You know that moment when you’re reading a book and spot a place you’ve been or a landmark you know well, and give a little cheer? Well, every site in this book was familiar to me from our daily lives and countryside wanderings – what a treat! As I was reading, I kept thinking how lucky we are to have such an accomplished nature writer to commemorate the uniqueness of this area. Even though I was born thousands of miles away and have moved more than a dozen times since I settled in England in 2007, I feel the same sense of belonging that Nicola attests to. She explicitly addresses this question of where we ‘come from’ versus where we fit in, and concludes that nature is always the key. There is no exclusion here. “Anyone could make a place their home by engaging with its nature.”
*I normally refer to the author by surname in a book review, but I’m friendly with Nicola from Twitter and have met her several times (and she’s one of the loveliest people you’ll ever meet), so somehow can’t bring myself to be that detached!
On Gallows Down was released by Chelsea Green Publishing on October 7th. My thanks to the author and publisher for arranging a proof copy for review.
My husband and I attended the book launch event for On Gallows Down in Hungerford on Saturday evening. Nicola was introduced by Hungerford Bookshop owner Emma Milne-White and interviewed by Claire Fuller, whose Women’s Prize-shortlisted novel Unsettled Ground is set in a fictional version of the village where Nicola lives.

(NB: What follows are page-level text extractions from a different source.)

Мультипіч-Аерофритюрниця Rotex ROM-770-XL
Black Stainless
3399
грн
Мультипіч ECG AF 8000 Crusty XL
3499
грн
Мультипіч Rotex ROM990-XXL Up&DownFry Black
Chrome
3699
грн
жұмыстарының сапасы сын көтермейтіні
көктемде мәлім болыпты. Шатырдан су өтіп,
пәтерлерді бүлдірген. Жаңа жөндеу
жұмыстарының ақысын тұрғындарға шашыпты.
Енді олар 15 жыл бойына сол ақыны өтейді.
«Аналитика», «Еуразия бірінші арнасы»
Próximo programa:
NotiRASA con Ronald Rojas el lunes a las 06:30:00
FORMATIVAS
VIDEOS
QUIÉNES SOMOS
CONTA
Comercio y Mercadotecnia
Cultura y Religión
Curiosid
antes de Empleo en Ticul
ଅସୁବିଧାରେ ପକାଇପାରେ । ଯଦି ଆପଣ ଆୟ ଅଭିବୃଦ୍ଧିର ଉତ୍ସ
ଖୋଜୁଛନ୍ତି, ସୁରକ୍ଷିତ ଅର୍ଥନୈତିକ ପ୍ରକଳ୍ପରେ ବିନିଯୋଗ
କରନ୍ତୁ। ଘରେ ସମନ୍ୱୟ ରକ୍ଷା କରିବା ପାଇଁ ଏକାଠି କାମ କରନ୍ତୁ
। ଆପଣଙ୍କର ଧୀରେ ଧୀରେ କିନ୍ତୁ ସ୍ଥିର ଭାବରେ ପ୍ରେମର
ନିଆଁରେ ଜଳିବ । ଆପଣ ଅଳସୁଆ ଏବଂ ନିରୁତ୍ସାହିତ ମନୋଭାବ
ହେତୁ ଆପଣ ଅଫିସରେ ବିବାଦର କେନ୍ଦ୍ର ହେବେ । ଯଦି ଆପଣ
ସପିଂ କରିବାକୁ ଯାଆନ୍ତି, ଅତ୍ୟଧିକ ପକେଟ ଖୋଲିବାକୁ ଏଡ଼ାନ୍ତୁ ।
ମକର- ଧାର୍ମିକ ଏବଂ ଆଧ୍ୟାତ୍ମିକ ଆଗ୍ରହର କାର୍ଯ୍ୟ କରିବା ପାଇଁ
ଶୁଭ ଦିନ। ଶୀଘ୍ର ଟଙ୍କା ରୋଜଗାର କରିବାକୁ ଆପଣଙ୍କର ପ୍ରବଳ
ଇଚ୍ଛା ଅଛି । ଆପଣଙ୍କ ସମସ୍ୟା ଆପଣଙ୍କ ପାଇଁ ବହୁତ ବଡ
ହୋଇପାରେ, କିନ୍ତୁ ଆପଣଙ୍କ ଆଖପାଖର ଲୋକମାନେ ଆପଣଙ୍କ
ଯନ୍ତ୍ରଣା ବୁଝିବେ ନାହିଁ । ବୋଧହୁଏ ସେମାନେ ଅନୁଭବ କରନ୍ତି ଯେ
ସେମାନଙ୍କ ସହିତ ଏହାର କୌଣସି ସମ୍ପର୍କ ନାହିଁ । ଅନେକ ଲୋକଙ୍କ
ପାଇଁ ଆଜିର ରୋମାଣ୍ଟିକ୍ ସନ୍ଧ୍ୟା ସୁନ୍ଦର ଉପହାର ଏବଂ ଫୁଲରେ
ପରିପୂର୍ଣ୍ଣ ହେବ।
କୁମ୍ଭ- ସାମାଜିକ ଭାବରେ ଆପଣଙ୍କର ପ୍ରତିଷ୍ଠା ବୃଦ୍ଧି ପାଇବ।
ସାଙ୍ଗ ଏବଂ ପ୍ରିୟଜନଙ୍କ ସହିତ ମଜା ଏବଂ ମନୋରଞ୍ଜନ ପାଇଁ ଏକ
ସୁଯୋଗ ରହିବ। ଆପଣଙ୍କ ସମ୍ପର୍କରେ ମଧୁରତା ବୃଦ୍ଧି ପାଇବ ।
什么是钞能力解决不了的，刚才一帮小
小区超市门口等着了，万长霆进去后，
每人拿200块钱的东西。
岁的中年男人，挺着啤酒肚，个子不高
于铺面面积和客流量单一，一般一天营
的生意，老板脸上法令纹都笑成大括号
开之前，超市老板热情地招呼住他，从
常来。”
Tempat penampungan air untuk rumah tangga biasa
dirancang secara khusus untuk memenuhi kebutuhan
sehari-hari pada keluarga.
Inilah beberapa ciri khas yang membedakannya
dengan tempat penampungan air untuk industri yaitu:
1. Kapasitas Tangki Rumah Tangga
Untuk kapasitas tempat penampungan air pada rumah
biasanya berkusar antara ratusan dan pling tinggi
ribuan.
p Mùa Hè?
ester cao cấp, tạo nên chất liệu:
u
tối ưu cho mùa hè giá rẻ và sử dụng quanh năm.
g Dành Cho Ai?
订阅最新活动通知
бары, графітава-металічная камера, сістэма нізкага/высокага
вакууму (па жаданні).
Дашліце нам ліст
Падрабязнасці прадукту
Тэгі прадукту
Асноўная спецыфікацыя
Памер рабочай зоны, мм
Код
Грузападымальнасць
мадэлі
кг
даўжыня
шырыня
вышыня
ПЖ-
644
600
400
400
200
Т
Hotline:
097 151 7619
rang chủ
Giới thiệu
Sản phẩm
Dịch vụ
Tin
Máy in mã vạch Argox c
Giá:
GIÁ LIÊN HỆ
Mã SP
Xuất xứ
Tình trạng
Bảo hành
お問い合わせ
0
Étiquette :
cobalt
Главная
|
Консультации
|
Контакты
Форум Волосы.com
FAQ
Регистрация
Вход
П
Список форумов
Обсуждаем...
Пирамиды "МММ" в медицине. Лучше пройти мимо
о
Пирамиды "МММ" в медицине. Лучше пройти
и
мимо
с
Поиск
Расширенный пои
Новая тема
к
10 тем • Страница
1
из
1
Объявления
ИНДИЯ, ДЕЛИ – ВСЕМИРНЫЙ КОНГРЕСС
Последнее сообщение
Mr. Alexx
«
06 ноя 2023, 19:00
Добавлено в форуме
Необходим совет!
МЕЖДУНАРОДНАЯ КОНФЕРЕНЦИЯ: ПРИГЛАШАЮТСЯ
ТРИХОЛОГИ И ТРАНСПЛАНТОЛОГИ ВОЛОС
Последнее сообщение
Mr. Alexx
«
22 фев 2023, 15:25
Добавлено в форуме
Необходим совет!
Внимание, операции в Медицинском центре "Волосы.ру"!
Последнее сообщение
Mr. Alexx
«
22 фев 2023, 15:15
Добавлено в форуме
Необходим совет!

Nicola dated the book’s genesis to the moment when, 25 years ago, she queued up to talk to a TV news reporter about Newbury Bypass and froze. She went home and cried, and realized she’d have to write her feelings down instead. Words generally come to her at the time of a sighting, as she thinks about how she would tell someone how amazing it was.
Her memories are tied up with seasons and language, especially poetry, she said, and she has recently tried her hand at poetry herself. Asked about her favourite season, she chose two, the in-between seasons – spring for its abundance and autumn for its nostalgia and distinctive smells like tar spot fungus on sycamore leaves and ivy flowers.
A bonus related read:
Anarchipelago by Jay Griffiths (2007)
This limited edition 57-page pamphlet from Glastonbury-based Wooden Books caught my eye from the library’s backroom rolling stacks. Griffiths wrote her impish story of Newbury Bypass resistance in response to her time among the protesters’ encampments and treehouses. Young Roddy finds a purpose for his rebellious attitude wider than his “McTypical McSuburb” by joining other oddballs in solidarity against aggressive policemen and detectives.
There are echoes of Ali Smith in the wordplay and rendering of accents.
“When I think of the road, I think of more and more monoculture of more and more suburbia. What I do, I do in defiance of the Louis Queasy Chintzy, the sickly stale air of suburban car culture. I want the fresh air of nature, the lifefull wind of the French revolution.”
In a nice spot of Book Serendipity, both this and On Gallows Down recount the moment when nature ‘fought back’ as a tree fell on a police cherry-picker. Plus Roddy is kin to the tree-sitting protesters in The Overstory by Richard Powers as well as another big novel I’m reading now, Damnation Spring by Ash Davidson.